> [Study text]:
Age-of-onset information helps identify 76 genetic variants associated with allergic disease

by Manuel A. R. Ferreira, Judith M. Vonk, Hansjörg Baurecht, Ingo Marenholz, Chao Tian, Joshua D. Hoffman, Quinta Helmer, Annika Tillander, Vilhelmina Ullemar, Yi Lu, Sarah Grosche, Franz Rüschendorf, Raquel Granell, Ben M. Brumpton, Lars G. Fritsche, Laxmi Bhatta, Maiken E. Gabrielsen, Jonas B. Nielsen, Wei Zhou, Kristian Hveem, Arnulf Langhammer, Oddgeir L. Holmen, Mari Løset, Gonçalo R. Abecasis, Cristen J. Willer, Nima C. Emami, Taylor B. Cavazos, John S. Witte, Agnieszka Szwajda, the 23andMe Research Team , collaborators of the SHARE study , David A. Hinds, Norbert Hübner, Stephan Weidinger, Patrik KE Magnusson, Eric Jorgenson, Robert Karlsson, Lavinia Paternoster, Dorret I. Boomsma, Catarina Almqvist, Young-Ae Lee, Gerard H. Koppelman

Risk factors that contribute to inter-individual differences in the age-of-onset of allergic diseases are poorly understood. The aim of this study was to identify genetic risk variants associated with the age at which symptoms of allergic disease first develop, considering information from asthma, hay fever and eczema. Self-reported age-of-onset information was available for 117,130 genotyped individuals of European ancestry from the UK Biobank study. For each individual, we identified the earliest age at which asthma, hay fever and/or eczema was first diagnosed and performed a genome-wide association study (GWAS) of this combined age-of-onset phenotype. We identified 50 variants with a significant independent association (P-8) with age-of-onset. Forty-five variants had comparable effects on the onset of the three individual diseases and 38 were also associated with allergic disease case-control status in an independent study (n = 222,484). We observed a strong negative genetic correlation between age-of-onset and case-control status of allergic disease (rg = -0.63, P = 4.5×10-61), indicating that cases with early disease onset have a greater burden of allergy risk alleles than those with late disease onset. Subsequently, a multivariate GWAS of age-of-onset and case-control status identified a further 26 associations that were missed by the univariate analyses of age-of-onset or case-control status only. Collectively, of the 76 variants identified, 18 represent novel associations for allergic disease. We identified 81 likely target genes of the 76 associated variants based on information from expression quantitative trait loci (eQTL) and non-synonymous variants, of which we highlight ADAM15, FOSL2, TRIM8, BMPR2, CD200R1, PRKCQ, NOD2, SMAD4, ABCA7 and UBE2L3. Our results support the notion that early and late onset allergic disease have partly distinct genetic architectures, potentially explaining known differences in pathophysiology between individuals.

> [Problem details]:
Does each statement below agree with the study abstract above? Answer yes or no for each, quoting the words from the abstract that decide it.
1. Age-of-onset information was available for 117,130 genotyped individuals of European ancestry.
2. Of the 76 variants identified, 26 represent novel associations for allergic disease.
3. Age-of-onset and case-control status of allergic disease showed a positive genetic correlation.

> [Dataset]:

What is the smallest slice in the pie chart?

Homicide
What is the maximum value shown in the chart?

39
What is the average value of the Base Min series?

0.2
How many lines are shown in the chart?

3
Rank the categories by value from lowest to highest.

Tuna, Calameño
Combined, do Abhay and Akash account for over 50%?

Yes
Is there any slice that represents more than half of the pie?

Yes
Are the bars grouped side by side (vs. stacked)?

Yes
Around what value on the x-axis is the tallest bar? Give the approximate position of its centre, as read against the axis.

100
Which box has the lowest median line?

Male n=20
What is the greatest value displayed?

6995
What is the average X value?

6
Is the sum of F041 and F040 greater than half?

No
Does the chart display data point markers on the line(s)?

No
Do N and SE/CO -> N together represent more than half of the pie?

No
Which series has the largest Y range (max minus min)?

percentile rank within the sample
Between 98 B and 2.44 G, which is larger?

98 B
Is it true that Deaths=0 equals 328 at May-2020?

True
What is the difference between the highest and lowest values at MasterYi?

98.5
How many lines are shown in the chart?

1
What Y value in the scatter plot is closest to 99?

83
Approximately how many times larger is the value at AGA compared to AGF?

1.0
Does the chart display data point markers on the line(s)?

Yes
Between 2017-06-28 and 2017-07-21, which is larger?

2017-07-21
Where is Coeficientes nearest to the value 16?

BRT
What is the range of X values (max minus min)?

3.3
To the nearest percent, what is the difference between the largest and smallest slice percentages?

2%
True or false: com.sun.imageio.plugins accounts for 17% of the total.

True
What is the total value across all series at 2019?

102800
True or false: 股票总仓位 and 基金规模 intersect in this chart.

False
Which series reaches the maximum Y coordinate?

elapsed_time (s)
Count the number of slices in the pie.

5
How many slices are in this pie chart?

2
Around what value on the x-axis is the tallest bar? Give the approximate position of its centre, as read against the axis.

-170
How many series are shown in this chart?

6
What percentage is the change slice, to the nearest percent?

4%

> [Worked solution]:
1. Yes: "Self-reported age-of-onset information was available for 117,130 genotyped individuals of European ancestry from the UK Biobank study."
2. No: "Collectively, of the 76 variants identified, 18 represent novel associations for allergic disease."
3. No: "We observed a strong negative genetic correlation between age-of-onset and case-control status of allergic disease"